Friday, September 26, 2014

The Keep (1983)

The Keep distinguishes itself right out the gate with a cast that includes Ian McKellen, and a score by Tangerine Dream. The cinematography is very artistic, and the setting most foreboding. As the movie begins, a Nazi regiment tasked with guarding a mountain pass in Romania sets up camp inside an ancient keep, whose caretaker warns them of terrible nightmares that have driven out anyone who has previously attempted to spend the night. Just fifteen minutes into the movie, and I'm actually shivering with anticipation of what's to come.

And what follows is far from predictable. Rather than a conventional monster movie, this film evolves into more of an epic battle between good and evil. And while it appears at one point to be shaping up into a Nazi deathwish fulfillment fantasy, the movie has some secrets yet in store. The special effects are admittedly primitive, but the monster, such as it is, has an effectively unique (and imposing) appearance. The music, meanwhile, contributes to an almost Lynchian atmosphere. I consider The Keep to be an unexpected gem, and an example of the positive effect that creativity can have when it is not unduly restrained by adherence to formula, as seems to be a frequent problem with modern cinema.

Thursday, September 25, 2014

Salem's Lot (1979)

September is winding down, and October is fast approaching. The days are beginning to grow shorter and cooler, and the leaves have just begun to change. You know what that means: Halloween season is upon us again!

Following my viewing of that other Stephen King adaptation over the summer, The Stand, I resolved to watch Salem's Lot, as I had heard that it was one of the better quality Stephen King adaptations in existence (directed by Tobe Hooper, whom you might remember as the director of the original Texas Chain Saw Massacre). The first thing that should be said about this movie is that it is not about the witches of Salem, as I had thought (and, actually, kinda hoped...). It's actually about vampires, in a small town in Maine called 'Salem's Lot (short for Jerusalem's Lot). And this is classic Bram Stoker's Dracula mythology we're dealing with here, with a head vampire, and ghouls floating outside people's windows at night, and stakes and holy water and everything.

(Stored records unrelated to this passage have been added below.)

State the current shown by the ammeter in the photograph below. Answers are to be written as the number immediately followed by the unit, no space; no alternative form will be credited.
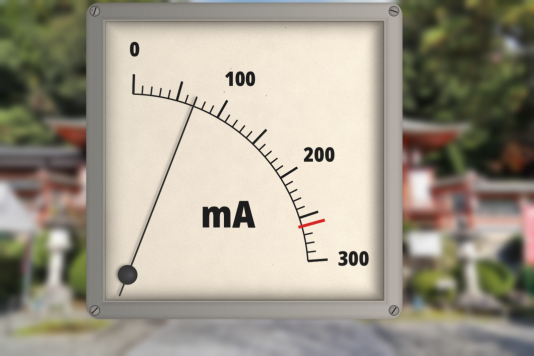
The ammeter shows 70mA
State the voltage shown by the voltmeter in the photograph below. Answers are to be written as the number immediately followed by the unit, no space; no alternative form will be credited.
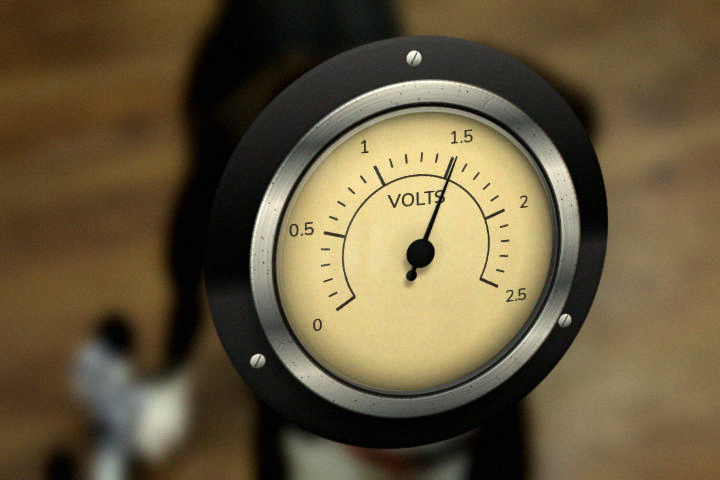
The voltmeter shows 1.5V
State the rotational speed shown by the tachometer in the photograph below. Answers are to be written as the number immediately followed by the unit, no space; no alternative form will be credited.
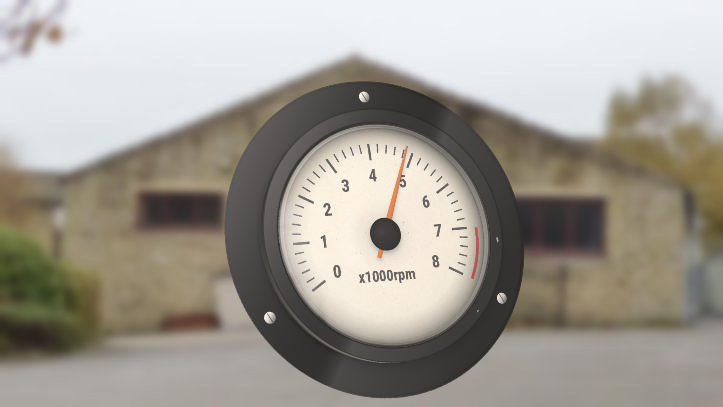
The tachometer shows 4800rpm
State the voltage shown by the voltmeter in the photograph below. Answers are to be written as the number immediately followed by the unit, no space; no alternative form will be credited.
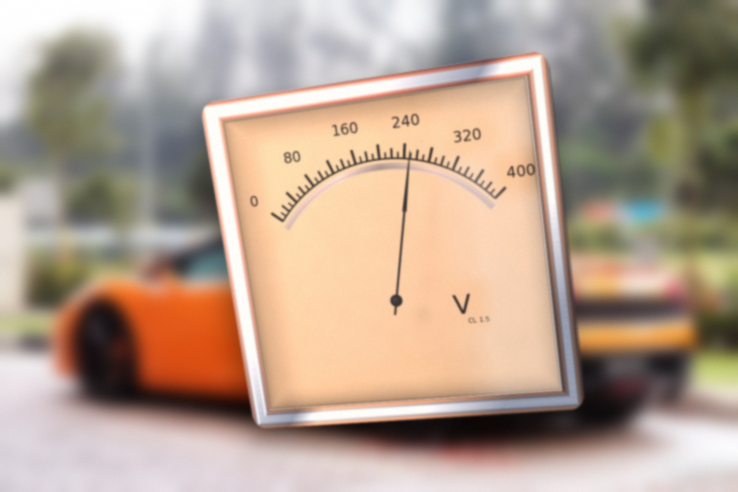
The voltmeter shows 250V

The story begins with a published author returning to his home town to write his next book about a local house with a torrid past and a reputation around town for being haunted. A very suspicious antiques dealer from Europe has just moved into the house, and, as it eventually becomes clear, his conspicuously absent partner is actually a creature of the night. As his victim list grows, the townspeople become more and more panicked, until the aforementioned author takes it upon himself to stop the problem at its source.

If this film has a flaw, it's that it's very dated. And, watching it from a 21st century perspective, the plot develops pretty predictably for anyone with any familiarity with the Dracula mythos. However, it's very well put together, with clever dialogue and fleshed out characters - though at the expense of having a three hour runtime (as it was designed to be a television miniseries, though without convenient chapter breaks like The Stand had); it does tend to drag in parts.

But it constructs a pretty creepy atmosphere, and the makeup effects are excellent. The design of the head vampire obviously takes a page from Nosferatu - but to good effect; it's genuinely one of the creepiest movie vampires I've ever seen. Salem's Lot may not fare too well against modern tastes in this post-Twilight, post-Thirty Days of Night world, but if you don't mind the vintage atmosphere, and you're not bored of old-school vampire mythology yet, then you'd do well to give this movie a screening.